At the top of the list – “drawn from experience during this and other infectious disease outbreaks,” the advocacy group states – is a call for employers to develop a written plan for protecting workers. With input from employees, plans should include:

  • An outline of areas and tasks that might expose workers to the coronavirus
  • Comprehensive worker training
  • An exposure control plan and protocol to follow during a worst-case scenario

Further, employers should implement and monitor the effectiveness of various hazard control measures, such as:

  • Using physical barriers to keep workers at least 6 feet from each other at all times
  • Adjusting work and break schedules to limit personal contact
  • Considering new or modified procedures and equipment
  • Limiting the use of shared tools and scheduling regular decontamination should sharing occur
  • Providing handwashing stations with water, soap and clean towels, as well as hand sanitizer stations
  • Providing necessary personal protective equipment, training and fit testing at no cost to workers

Additionally, employers should ensure workers can report hazards and illnesses, as well as take paid time off, without being penalized. Workplaces are advised to provide access to testing and support for employees affected by COVID-19.
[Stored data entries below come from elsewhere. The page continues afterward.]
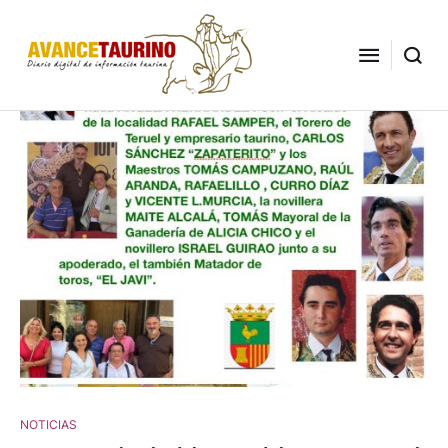
NOTICIAS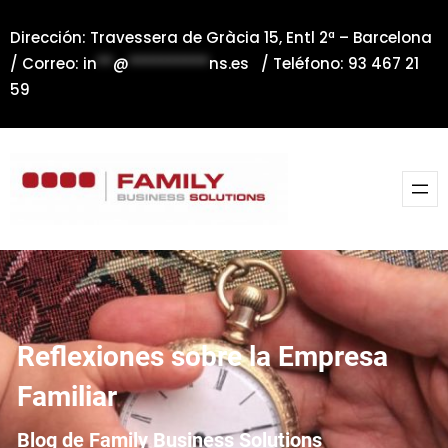
Saltar
Dirección: Travessera de Gràcia 15, Entl 2ª – Barcelona
al
/ Correo:
in
**
@
**********
ns.es
/ Teléfono: 93 467 21
contenido
59
Reflexiones sobre la Empresa
Familiar
Blog de Family Business Solutions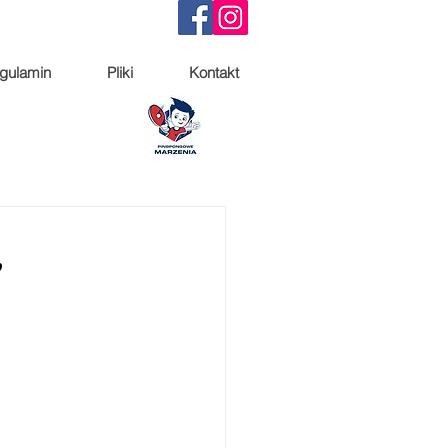
gulamin
Pliki
Kontakt
,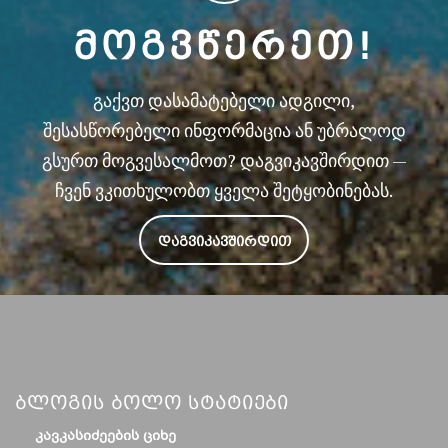
ᲛᲝᲒᲕᲬᲔᲠᲔᲗ!
გაქვთ დასამატებელი ადგილი,
შესასწორებელი ინფორმაცია ან უბრალოდ
გსურთ მოგვესალმოთ? დაგვიკავშირდით —
ჩვენ ვკითხულობთ ყველა შეტყობინებას.
ᲓᲐᲒᲕᲘᲙᲐᲕᲨᲘᲠᲓᲘᲗ
Ბლოგის Ბოლო Სტატიები
ᲙᲐᲕᲙᲐᲡᲘᲫᲔᲔᲑᲘᲡ ᲪᲘᲮᲔ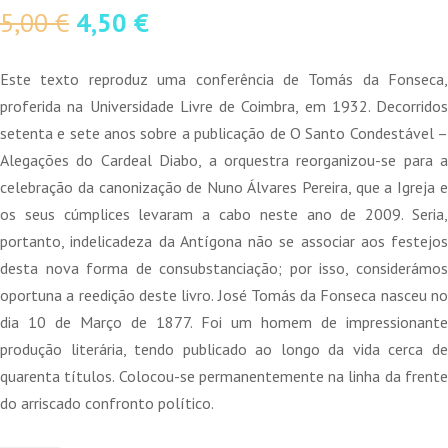
O
O
5,00
€
4,50
€
preço
preço
original
atual
Este texto reproduz uma conferência de Tomás da Fonseca,
era:
é:
proferida na Universidade Livre de Coimbra, em 1932. Decorridos
5,00 €.
4,50 €.
setenta e sete anos sobre a publicação de O Santo Condestável –
Alegações do Cardeal Diabo, a orquestra reorganizou-se para a
celebração da canonização de Nuno Álvares Pereira, que a Igreja e
os seus cúmplices levaram a cabo neste ano de 2009. Seria,
portanto, indelicadeza da Antígona não se associar aos festejos
desta nova forma de consubstanciação; por isso, considerámos
oportuna a reedição deste livro. José Tomás da Fonseca nasceu no
dia 10 de Março de 1877. Foi um homem de impressionante
produção literária, tendo publicado ao longo da vida cerca de
quarenta títulos. Colocou-se permanentemente na linha da frente
do arriscado confronto político.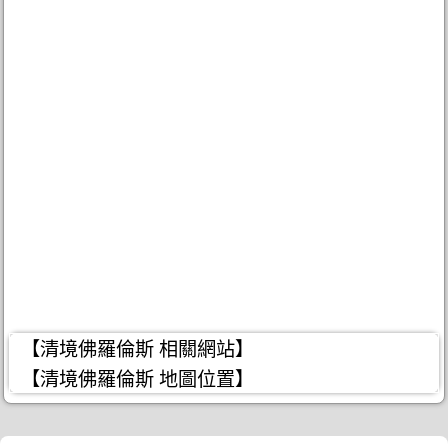
【清境佛羅倫斯 相關網站】
【清境佛羅倫斯 地圖位置】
Other recommendations include establishing a workplace health and safety committee on which “no more management representatives than worker representatives” serve, as well as providing supplemental pay to all essential workers “for their sacrifices made to keep the community safe and healthy” during the crisis.

“COVID-19 is highly contagious and represents a deadly hazard in the workplace,” Peter Dooley, safety and health senior project coordinator at National COSH, said in an April 17 press release. “Like other hazards, the best way to confront it is to involve workers in planning, training and implementing safety controls.”